Do currency exchange returns exhibit reliable daily patterns? In their March 2012 paper entitled “Intraday Patterns in FX Returns and Order Flow”, Francis Breedon and Angelo Ranaldo investigate currency exchange returns during local trading hours and the balance of the day. They analyze six exchange rates: euro-U.S. dollar; U.S. dollar-yen; Great Britain pound-U.S. dollar; euro-yen; U.S. dollar-Swiss franc; and, Australian dollar-U.S. dollar. Using hourly currency exchange spot bid, ask and execution prices and order flow data for January 1997 through May 2007 (mostly excluding weekends but including holidays) converted to New York time, they find that:

  • Currencies tend to depreciate during their respective local trading hours.
  • A simple trading strategy that trades currency pairs based on this tendency is not profitable for most pairs because of trading frictions (bid-ask spreads). It is profitable after bid-ask spread for the euro-U.S. dollar pair.
  • Order flow pressures confirm this pattern, deriving from a tendency of international investment funds to be net purchasers of other currencies during their own trading hours.
  • Data from a single market maker for January 2005 through May 2007 generally corroborates, with banks and investment funds tending to sell their own currencies during local trading hours.

The following chart, taken from the paper, summarizes average gross logarithmic returns by year for the euro-U.S. dollar spot exchange rate, measured in dollars per euro (2007 partial through May, and substituting Deutsche marks for euros prior to 1999). There is a consistent tendency for the euro to appreciate (depreciate) against the dollar during the core trading session in the U.S. (Europe).

In summary, evidence suggests that currency traders may be able to gain an edge by timing buys (sells) of specific currencies with the ends (beginnings) of local core trading hours for those currencies.

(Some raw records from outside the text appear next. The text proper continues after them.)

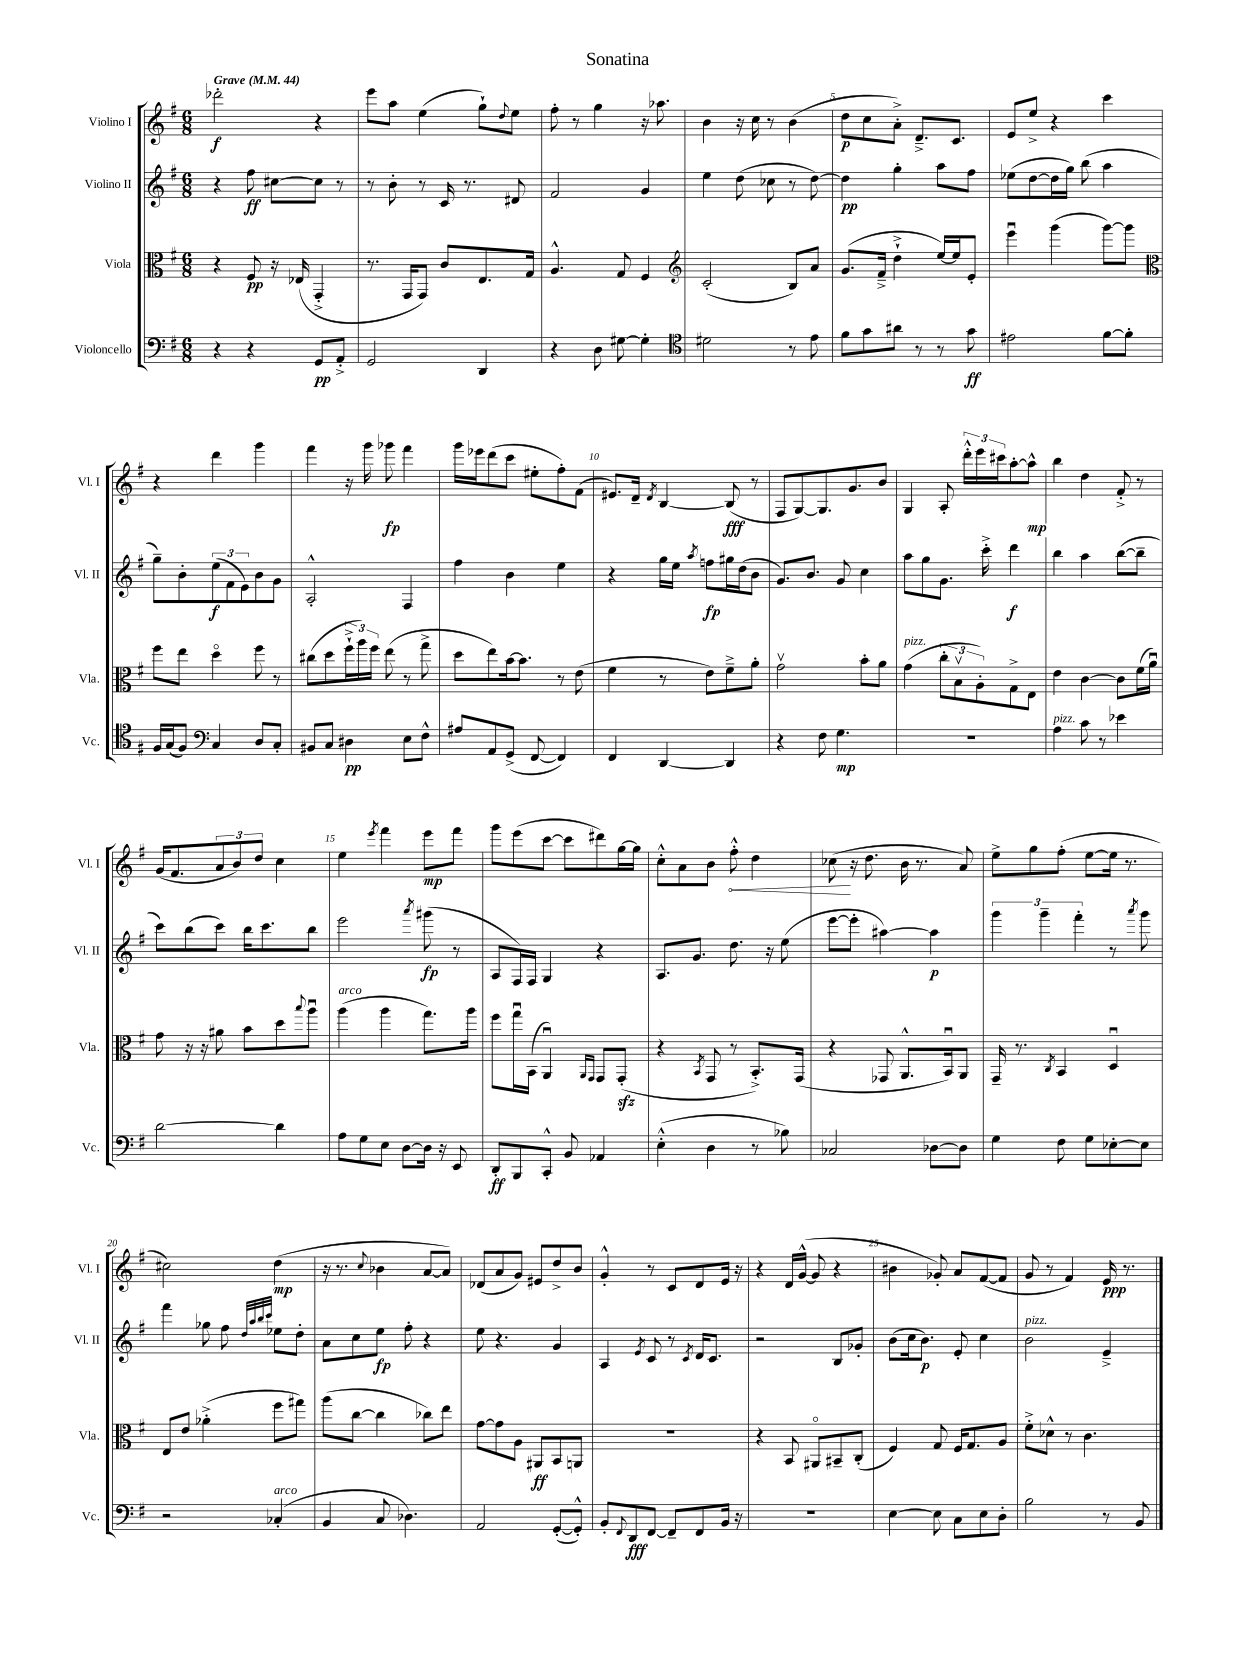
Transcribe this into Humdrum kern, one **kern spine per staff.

**kern	**dynam	**kern	**dynam	**kern	**dynam	**kern	**dynam
*part4	*part4	*part3	*part3	*part2	*part2	*part1	*part1
*staff4	*staff4	*staff3	*staff3	*staff2	*staff2	*staff1	*staff1
*I"Violoncello	*	*I"Viola	*	*I"Violino II	*	*I"Violino I	*
*I'Vc.	*	*I'Vla.	*	*I'Vl. II	*	*I'Vl. I	*
*clefF4	*	*clefC3	*	*clefG2	*	*clefG2	*
*k[f#]	*	*k[f#]	*	*k[f#]	*	*k[f#]	*
*M6/8	*	*M6/8	*	*M6/8	*	*M6/8	*
*MM44	*	*MM44	*	*MM44	*	*MM44	*
=1	=1	=1	=1	=1	=1	=1	=1
!	!	!	!	!	!	!LO:TX:a:B:t=Grave	!
4r	.	4r	.	4r	.	2ddd-X'\	f
4r	.	8F#/	pp	8ff#\	ff	.	.
.	.	16r	.	[8cc#X\L	.	.	.
.	.	(16E-X/	.	.	.	.	.
8GG/L	pp	4GG'^/	.	8cc#\J]	.	4r	.
8AA'^/J	.	.	.	8r	.	.	.
=2	=2	=2	=2	=2	=2	=2	=2
2GG/	.	8.r	.	8r	.	8eee\L	.
.	.	.	.	8b'\	.	8aa\J	.
.	.	16GG/KL	.	.	.	.	.
.	.	8GG/J)	.	8r	.	(4ee\	.
.	.	8c/L	.	16c/	.	.	.
.	.	.	.	8.r	.	.	.
4DD/	.	8.E/	.	.	.	8gg`\L)	.
.	.	.	.	.	.	8qqdd/	.
.	.	.	.	8d#X/	.	8ee\J	.
.	.	16G/Jk	.	.	.	.	.
=3	=3	=3	=3	=3	=3	=3	=3
4r	.	4.A^^/	.	2f#/	.	8ff#'\	.
.	.	.	.	.	.	8r	.
8D\	.	.	.	.	.	4gg\	.
[8G#X\	.	8G/	.	.	.	.	.
4G#'\]	.	4F#/	.	4g/	.	16r	.
.	.	.	.	.	.	8.aa-X\	.
=4	=4	=4	=4	=4	=4	=4	=4
*clefC4	*	*clefG2	*	*	*	*	*
2d#X\	.	(2c'/	.	4ee\	.	4b\	.
.	.	.	.	(8dd\	.	16r	.
.	.	.	.	.	.	16cc\	.
.	.	.	.	8cc-X\	.	8r	.
8r	.	8B/L)	.	8r	.	(4b\	.
8e\	.	8a/J	.	[8dd\)	.	.	.
=5	=5	=5	=5	=5	=5	=5	=5
8f#\L	.	(8.g/L	.	4dd\]	pp	8dd\L	p
8g\	.	.	.	.	.	8cc\	.
.	.	16f#~^/Jk	.	.	.	.	.
8a#X\J	.	4dd`^\	.	4gg'\	.	8a'^\J)	.
8r	.	.	.	.	.	8.d~^/L	.
8r	.	[16ee/LL)	.	8aa\L	.	.	.
.	.	16ee/J]	.	.	.	8.c/J	.
8g\	ff	8e'/J	.	8ff#\J	.	.	.
=6	=6	=6	=6	=6	=6	=6	=6
2e#X\	.	4eeeu\	.	(8ee-X\L	.	8e/L	.
.	.	.	.	[8dd\	.	8ee^/J	.
.	.	(4ggg\	.	16dd\L]	.	4r	.
.	.	.	.	16gg\JJ)	.	.	.
.	.	.	.	(8bb\	.	.	.
[8f#\L	.	[8ggg\L)	.	4aa\	.	4ccc\	.
8f#'\J]	.	8ggg\J]	.	.	.	.	.
!!LO:LB:g=z
=7	=7	=7	=7	=7	=7	=7	=7
*	*	*clefC3	*	*	*	*	*
16F#/LL	.	8ff#\L	.	8gg~\L)	.	4r	.
(16G/J	.	.	.	.	.	.	.
8F#/J)	.	8ee\J	.	8b'\	.	.	.
*clefF4	*	*	*	*	*	*	*
4C/	.	4dd\	.	(12ee\	f	4ddd\	.
.	.	.	.	12f#\	.	.	.
.	.	.	.	12e\)	.	.	.
8D/L	.	8ff#\	.	8b\	.	4ggg\	.
8C'/J	.	8r	.	8g\J	.	.	.
=8	=8	=8	=8	=8	=8	=8	=8
8BB#X/L	.	(8cc#X\L	.	2A'^^/	.	4fff#\	.
8C/J	.	8dd\	.	.	.	.	.
4D#X\	pp	24ff#`^\L	.	.	.	16r	.
.	.	24aa\)	.	.	.	.	.
.	.	.	.	.	.	16ggg\	.
.	.	24ff#\JJ	.	.	.	.	.
.	.	(8ee\	.	.	.	8ggg-X\	fp
8E\L	.	8r	.	4F#/	.	4fff#\	.
8F#^^\J	.	8gg^\	.	.	.	.	.
=9	=9	=9	=9	=9	=9	=9	=9
8A#X/L	.	8dd\L	.	4ff#\	.	16ggg\LL	.
.	.	.	.	.	.	16eee-X\J	.
8AA/	.	8ee\)	.	.	.	(8ddd\	.
(8GG^/J	.	[16b\k	.	4b\	.	8ccc\J	.
.	.	8.b\J]	.	.	.	.	.
[8FF#/	.	.	.	.	.	8ee#X'\L	.
4FF#/])	.	8r	.	4ee\	.	8ff#'\)	.
.	.	(8e\	.	.	.	(8f#\J	.
=10	=10	=10	=10	=10	=10	=10	=10
4FF#/	.	4f#\	.	4r	.	8.e#X/L)	.
.	.	.	.	.	.	16d~/Jk	.
.	.	.	.	.	.	8qd/	.
[4DD/	.	8r	.	16gg\LL	.	[4B/	.
.	.	.	.	16ee\JJ	.	.	.
.	.	.	.	8qaa/	.	.	.
.	.	8e\L)	.	8ffn\L	fp	.	.
4DD/]	.	8f#~^\	.	16gg#X\L	.	(8B/]	fff
.	.	.	.	(16dd\J	.	.	.
.	.	8a'\J	.	8b\J	.	8r	.
=11	=11	=11	=11	=11	=11	=11	=11
4r	.	2gv\	.	8.g/L)	.	8F#/L	.
.	.	.	.	.	.	[8G/)	.
.	.	.	.	8.b/J	.	.	.
8F#\	.	.	.	.	.	8.G/]	.
4.G\	mp	.	.	8g/	.	.	.
.	.	.	.	.	.	8.g/	.
.	.	8b'\L	.	4cc\	.	.	.
.	.	8a\J	.	.	.	8b/J	.
=12	=12	=12	=12	=12	=12	=12	=12
!	!	!LO:TX:a:i:t=pizz.	!	!	!	!	!
2.r	.	(4g\	.	8aa\L	.	4G/	.
.	.	.	.	8gg\	.	.	.
.	.	12cc'\L	.	8.g\J	.	8A'/	.
.	.	12Bv\	.	.	.	.	.
.	.	.	.	.	.	24ddd'^^\LL	.
.	.	12A'\)	.	.	.	24eee\	.
.	.	.	.	16ccc'^\	.	.	.
.	.	.	.	.	.	24ccc#X\J	.
.	.	8G^\	.	4ddd\	f	[8aa'\	.
.	.	8E\J	.	.	.	8aa^^\J]	mp
=13	=13	=13	=13	=13	=13	=13	=13
!LO:TX:a:i:t=pizz.	!	!	!	!	!	!	!
4A\	.	4e\	.	4bb\	.	4bb\	.
8c\	.	[4c\	.	4aa\	.	4dd\	.
8r	.	.	.	.	.	.	.
4e-X\	.	8c\L]	.	([8bb\L	.	8f#'^/	.
.	.	(16f#\L	.	8bb~\J]	.	8r	.
.	.	16au\JJ)	.	.	.	.	.
!!LO:LB:g=z
=14	=14	=14	=14	=14	=14	=14	=14
[2d\	.	8g\	.	8ccc\L)	.	(16g/KL	.
.	.	.	.	.	.	8.f#/	.
.	.	16r	.	(8bb\	.	.	.
.	.	16r	.	.	.	.	.
.	.	8a#X\	.	8ccc\J)	.	12a/	.
.	.	.	.	.	.	12b/)	.
.	.	8b\L	.	16bb\KL	.	.	.
.	.	.	.	.	.	12dd/J	.
.	.	.	.	8.ccc\	.	.	.
4d\]	.	8dd\	.	.	.	4cc\	.
.	.	8qqbb/	.	.	.	.	.
.	.	8aau\J	.	8bb\J	.	.	.
=15	=15	=15	=15	=15	=15	=15	=15
!	!	!LO:TX:a:i:t=arco	!	!	!	!	!
8A\L	.	(4aa\	.	2eee\	.	4ee\	.
8G\	.	.	.	.	.	.	.
.	.	.	.	.	.	8qeee/	.
8E\J	.	4aa\	.	.	.	4fff#\	.
[8D\L	.	.	.	.	.	.	.
.	.	.	.	8qaaa/	.	.	.
16D\Jk]	.	8.gg\L)	.	(8ggg#X\	fp	8eee\L	mp
16r	.	.	.	.	.	.	.
8EE/	.	.	.	8r	.	8fff#\J	.
.	.	16aa\Jk	.	.	.	.	.
=16	=16	=16	=16	=16	=16	=16	=16
8DD'/L	ff	8ff#\L	.	8A/L	.	8ggg\L	.
8BBB/	.	16ggu\L	.	16F#/L)	.	(8eee\	.
.	.	(16BB\JJ	.	16F#/JJ	.	.	.
8CC'^^/J	.	4AAu/)	.	4G/	.	[8ccc\J	.
8BB/	.	.	.	.	.	8ccc\L]	.
.	.	16qqAA/LL	.	.	.	.	.
.	.	16qqGG/JJ	.	.	.	.	.
4AA-X/	.	8GG/L	.	4r	.	8ddd#X\)	.
.	.	(8GGzz'/J	.	.	.	[16gg\L	.
.	.	.	.	.	.	16gg\JJ]	.
=17	=17	=17	=17	=17	=17	=17	=17
(4E'^^\	.	4r	.	8.A/L	.	8cc'^^\L	.
.	.	.	.	.	.	8a\	.
.	.	.	.	8.g/J	.	.	.
.	.	8qBB/	.	.	.	.	.
4D\	.	8GG/	.	.	.	8b\J	.
!	!	!	!	!	!	!	!LO:HP:b
.	.	8r	.	8.dd\	.	8ff#'^^\	<
8r	.	8.BB'^/L)	.	.	.	4dd\	.
.	.	.	.	16r	.	.	.
8B-X\)	.	.	.	(8ee\	.	.	.
.	.	(16GG/Jk	.	.	.	.	.
=18	=18	=18	=18	=18	=18	=18	=18
2C-X/	.	4r	.	[8eee\L	.	(8cc-X\	.
.	.	.	.	8eee'\J]	.	16r	[
.	.	.	.	.	.	8.dd\	.
.	.	8GG-X/	.	[4aa#X\)	.	.	.
.	.	8.AA^^/L	.	.	.	16b\	.
.	.	.	.	.	.	8.r	.
[8D-X\L	.	.	.	4aa#\]	p	.	.
.	.	16BBu/k)	.	.	.	.	.
8D-\J]	.	8AA/J	.	.	.	8a/)	.
=19	=19	=19	=19	=19	=19	=19	=19
4G\	.	16GG~/	.	6ggg\	.	8ee^\L	.
.	.	8.r	.	.	.	.	.
.	.	.	.	.	.	8gg\	.
.	.	.	.	6ggg~\	.	.	.
.	.	8qC/	.	.	.	.	.
8F#\	.	4BB/	.	.	.	(8ff#'\J	.
.	.	.	.	6fff#'\	.	.	.
8G\L	.	.	.	.	.	[8ee\L	.
[8E-X'\	.	4Du/	.	8r	.	16ee\Jk]	.
.	.	.	.	.	.	8.r	.
.	.	.	.	8qaaa/	.	.	.
8E-\J]	.	.	.	8ggg\	.	.	.
!!LO:LB:g=z
=20	=20	=20	=20	=20	=20	=20	=20
2r	.	8E/L	.	4fff#\	.	2cc#X\)	.
.	.	8e/J	.	.	.	.	.
.	.	(4a-X'^\	.	8gg-X\	.	.	.
.	.	.	.	8ff#\	.	.	.
.	.	.	.	32qqdd/LLL	.	.	.
.	.	.	.	32qqaa/	.	.	.
.	.	.	.	32qqbb/	.	.	.
.	.	.	.	32qqccc/JJJ	.	.	.
!LO:TX:a:i:t=arco	!	!	!	!	!	!	!
(4C-X'/	.	8ff#\L	.	8ee-X\L	.	(4dd\	mp
.	.	8gg#X\J)	.	8dd'\J	.	.	.
=21	=21	=21	=21	=21	=21	=21	=21
4BB/	.	(8aa\L	.	8a\L	.	16r	.
.	.	.	.	.	.	8.r	.
.	.	[8cc\J	.	8cc\	.	.	.
.	.	.	.	.	.	8qqcc/	.
8C/	.	4cc\]	.	8ee\J	fp	4b-X\	.
4.D-X\)	.	.	.	8ff#'\	.	.	.
.	.	8cc-X\L)	.	4r	.	[8a/L	.
.	.	8ee\J	.	.	.	8a/J])	.
=22	=22	=22	=22	=22	=22	=22	=22
2AA/	.	[8g\L	.	8ee\	.	(8d-X/L	.
.	.	8g\]	.	4.r	.	8a/	.
.	.	8A\J	.	.	.	8g/J)	.
.	.	8AA#X/L	ff	.	.	8e#X/L	.
([8GG'/L	.	8BB/	.	4g/	.	8dd^/	.
8GG'^^/J])	.	8AAn/J	.	.	.	8b/J	.
=23	=23	=23	=23	=23	=23	=23	=23
8BB'/L	.	2.r	.	4A/	.	4g'^^/	.
8qqFF#/	.	.	.	.	.	.	.
8DD/	fff	.	.	.	.	.	.
.	.	.	.	8qe/	.	.	.
[8FF#/J	.	.	.	8c/	.	8r	.
8FF#~/L]	.	.	.	8r	.	8c/L	.
.	.	.	.	8qc/	.	.	.
8FF#/	.	.	.	16d/KL	.	8d/	.
.	.	.	.	8.c/J	.	.	.
16BB/Jk	.	.	.	.	.	16e/Jk	.
16r	.	.	.	.	.	16r	.
=24	=24	=24	=24	=24	=24	=24	=24
2.r	.	4r	.	2r	.	4r	.
.	.	8BB/	.	.	.	16d/LL	.
.	.	.	.	.	.	([16g^^/JJ	.
.	.	8AA#X/L	.	.	.	8g/]	.
.	.	8BB#X~/	.	8B/L	.	4r	.
.	.	(8C'/J	.	8g-X'/J	.	.	.
=25	=25	=25	=25	=25	=25	=25	=25
[4E\	.	4F#/)	.	(8b\L	.	4b#X\	.
.	.	.	.	16cc\k	.	.	.
.	.	.	.	8.b\J)	p	.	.
8E\]	.	8G/	.	.	.	8g-X'/)	.
8C\L	.	16F#/KL	.	8e'/	.	8a/L	.
.	.	8.G/	.	.	.	.	.
8E\	.	.	.	4cc\	.	([8f#/	.
8D'\J	.	8A/J	.	.	.	8f#/J]	.
=26	=26	=26	=26	=26	=26	=26	=26
!	!	!	!	!LO:TX:a:i:t=pizz.	!	!	!
2B\	.	8f#'^\L	.	2b\	.	8g/	.
.	.	8d-X^^\J	.	.	.	8r	.
.	.	8r	.	.	.	4f#/)	.
.	.	4.c\	.	.	.	.	.
8r	.	.	.	4e~^/	.	16e/	ppp
.	.	.	.	.	.	8.r	.
8BB/	.	.	.	.	.	.	.
==	==	==	==	==	==	==	==
*-	*-	*-	*-	*-	*-	*-	*-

Cautions regarding findings include:

  • As noted in the paper, the bid-ask spread more than consumes the gross trading pattern, but investors trading for other reasons may benefit.
  • The paper does not address broker fees or return on investment for the net profitable euro-dollar trading day pattern
  • The end of the sample period is over five years old (about half the sample duration), inviting the question of whether findings persist since May 2007.